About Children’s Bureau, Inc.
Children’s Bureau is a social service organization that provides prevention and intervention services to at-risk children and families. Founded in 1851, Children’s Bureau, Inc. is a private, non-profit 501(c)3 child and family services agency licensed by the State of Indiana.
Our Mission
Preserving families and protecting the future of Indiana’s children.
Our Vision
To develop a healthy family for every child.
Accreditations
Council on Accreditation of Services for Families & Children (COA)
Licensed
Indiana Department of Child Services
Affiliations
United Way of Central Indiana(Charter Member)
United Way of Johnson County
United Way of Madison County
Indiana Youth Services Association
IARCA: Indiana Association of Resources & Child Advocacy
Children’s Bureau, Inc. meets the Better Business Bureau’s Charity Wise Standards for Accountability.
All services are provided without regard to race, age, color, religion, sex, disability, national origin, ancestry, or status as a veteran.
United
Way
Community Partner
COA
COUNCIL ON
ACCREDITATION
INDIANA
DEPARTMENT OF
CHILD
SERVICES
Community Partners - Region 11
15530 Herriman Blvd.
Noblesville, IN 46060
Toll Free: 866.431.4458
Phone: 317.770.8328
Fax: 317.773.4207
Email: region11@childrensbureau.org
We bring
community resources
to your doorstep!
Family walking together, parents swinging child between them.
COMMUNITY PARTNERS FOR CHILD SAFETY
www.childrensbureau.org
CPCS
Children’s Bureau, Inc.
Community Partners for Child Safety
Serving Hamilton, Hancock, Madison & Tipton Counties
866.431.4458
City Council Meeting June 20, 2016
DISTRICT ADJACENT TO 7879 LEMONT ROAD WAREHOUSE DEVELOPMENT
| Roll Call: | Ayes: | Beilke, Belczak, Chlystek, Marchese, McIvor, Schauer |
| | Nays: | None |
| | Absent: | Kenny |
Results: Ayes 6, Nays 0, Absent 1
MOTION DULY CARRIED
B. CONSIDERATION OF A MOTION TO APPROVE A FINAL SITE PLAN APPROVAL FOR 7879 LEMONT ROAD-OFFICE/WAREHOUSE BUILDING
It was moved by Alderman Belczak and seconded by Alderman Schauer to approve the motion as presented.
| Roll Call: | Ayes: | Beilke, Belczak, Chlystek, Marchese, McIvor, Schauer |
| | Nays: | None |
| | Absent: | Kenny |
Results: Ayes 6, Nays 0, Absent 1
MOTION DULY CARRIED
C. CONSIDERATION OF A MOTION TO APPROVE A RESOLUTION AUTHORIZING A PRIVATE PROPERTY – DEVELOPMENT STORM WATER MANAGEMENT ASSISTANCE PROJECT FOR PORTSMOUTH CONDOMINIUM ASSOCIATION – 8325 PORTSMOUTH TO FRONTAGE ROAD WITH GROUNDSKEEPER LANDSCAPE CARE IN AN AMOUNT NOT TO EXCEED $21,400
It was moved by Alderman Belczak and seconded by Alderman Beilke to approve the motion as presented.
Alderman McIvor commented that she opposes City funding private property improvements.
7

* * * * * * *

DIRECTIONS FOR THIS TASK
Please reproduce the material above exactly, line by line.

ANSWER TO THE EXERCISE
About Children’s Bureau, Inc.
Children’s Bureau is a social service organization that provides prevention and intervention services to at-risk children and families. Founded in 1851, Children’s Bureau, Inc. is a private, non-profit 501(c)3 child and family services agency licensed by the State of Indiana.
Our Mission
Preserving families and protecting the future of Indiana’s children.
Our Vision
To develop a healthy family for every child.
Accreditations
Council on Accreditation of Services for Families & Children (COA)
Licensed
Indiana Department of Child Services
Affiliations
United Way of Central Indiana(Charter Member)
United Way of Johnson County
United Way of Madison County
Indiana Youth Services Association
IARCA: Indiana Association of Resources & Child Advocacy
Children’s Bureau, Inc. meets the Better Business Bureau’s Charity Wise Standards for Accountability.
All services are provided without regard to race, age, color, religion, sex, disability, national origin, ancestry, or status as a veteran.
United
Way
Community Partner
COA
COUNCIL ON
ACCREDITATION
INDIANA
DEPARTMENT OF
CHILD
SERVICES
Community Partners - Region 11
15530 Herriman Blvd.
Noblesville, IN 46060
Toll Free: 866.431.4458
Phone: 317.770.8328
Fax: 317.773.4207
Email: region11@childrensbureau.org
We bring
community resources
to your doorstep!
Family walking together, parents swinging child between them.
COMMUNITY PARTNERS FOR CHILD SAFETY
www.childrensbureau.org
CPCS
Children’s Bureau, Inc.
Community Partners for Child Safety
Serving Hamilton, Hancock, Madison & Tipton Counties
866.431.4458
City Council Meeting June 20, 2016
DISTRICT ADJACENT TO 7879 LEMONT ROAD WAREHOUSE DEVELOPMENT
| Roll Call: | Ayes: | Beilke, Belczak, Chlystek, Marchese, McIvor, Schauer |
| | Nays: | None |
| | Absent: | Kenny |
Results: Ayes 6, Nays 0, Absent 1
MOTION DULY CARRIED
B. CONSIDERATION OF A MOTION TO APPROVE A FINAL SITE PLAN APPROVAL FOR 7879 LEMONT ROAD-OFFICE/WAREHOUSE BUILDING
It was moved by Alderman Belczak and seconded by Alderman Schauer to approve the motion as presented.
| Roll Call: | Ayes: | Beilke, Belczak, Chlystek, Marchese, McIvor, Schauer |
| | Nays: | None |
| | Absent: | Kenny |
Results: Ayes 6, Nays 0, Absent 1
MOTION DULY CARRIED
C. CONSIDERATION OF A MOTION TO APPROVE A RESOLUTION AUTHORIZING A PRIVATE PROPERTY – DEVELOPMENT STORM WATER MANAGEMENT ASSISTANCE PROJECT FOR PORTSMOUTH CONDOMINIUM ASSOCIATION – 8325 PORTSMOUTH TO FRONTAGE ROAD WITH GROUNDSKEEPER LANDSCAPE CARE IN AN AMOUNT NOT TO EXCEED $21,400
It was moved by Alderman Belczak and seconded by Alderman Beilke to approve the motion as presented.
Alderman McIvor commented that she opposes City funding private property improvements.
7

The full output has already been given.